─── Input
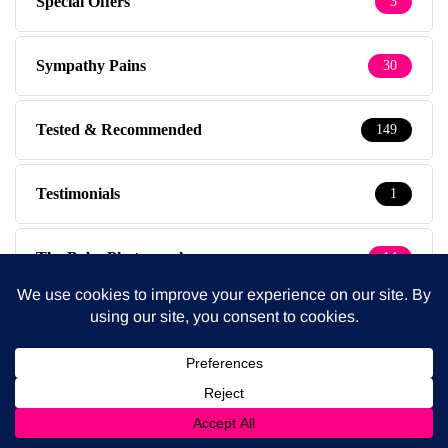
Special Offers
3
Sympathy Pains
30
Tested & Recommended
149
Testimonials
1
The Baby Photographer
14
Thursdays
1
Travel
39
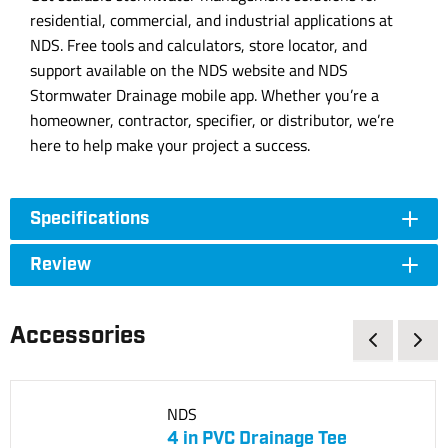
residential, commercial, and industrial applications at
NDS. Free tools and calculators, store locator, and
support available on the NDS website and NDS
Stormwater Drainage mobile app. Whether you’re a
homeowner, contractor, specifier, or distributor, we’re
here to help make your project a success.
Specifications
Review
Accessories
NDS
4 in PVC Drainage Tee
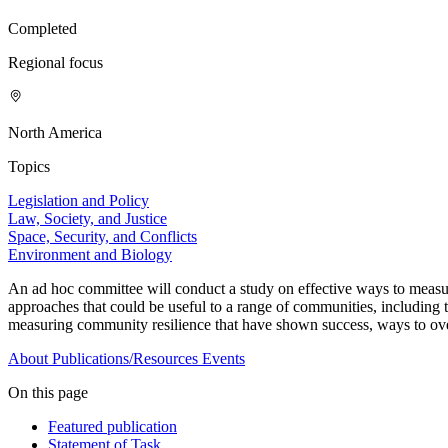
Completed
Regional focus
North America
Topics
Legislation and Policy
Law, Society, and Justice
Space, Security, and Conflicts
Environment and Biology
An ad hoc committee will conduct a study on effective ways to measure
approaches that could be useful to a range of communities, includin
measuring community resilience that have shown success, ways to over
About
Publications/Resources
Events
On this page
Featured publication
Statement of Task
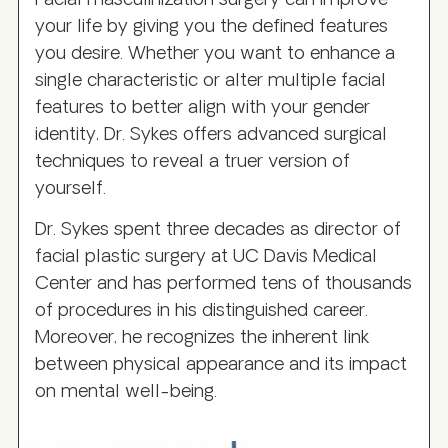
Facial masculinization surgery can improve
your life by giving you the defined features
you desire. Whether you want to enhance a
single characteristic or alter multiple facial
features to better align with your gender
identity, Dr. Sykes offers advanced surgical
techniques to reveal a truer version of
yourself.
Dr. Sykes spent three decades as director of
facial plastic surgery at UC Davis Medical
Center and has performed tens of thousands
of procedures in his distinguished career.
Moreover, he recognizes the inherent link
between physical appearance and its impact
on mental well-being.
──────
_About this exercise_
Above, find the line with "Tested & Recommended"; copy it and every line down to the line with "An ad hoc committee", exactly and both included, but no pictures.

_Task result_
Tested & Recommended
149
Testimonials
1
The Baby Photographer
14
Thursdays
1
Travel
39
residential, commercial, and industrial applications at
NDS. Free tools and calculators, store locator, and
support available on the NDS website and NDS
Stormwater Drainage mobile app. Whether you’re a
homeowner, contractor, specifier, or distributor, we’re
here to help make your project a success.
Specifications
Review
Accessories
NDS
4 in PVC Drainage Tee
Completed
Regional focus
North America
Topics
Legislation and Policy
Law, Society, and Justice
Space, Security, and Conflicts
Environment and Biology
An ad hoc committee will conduct a study on effective ways to measure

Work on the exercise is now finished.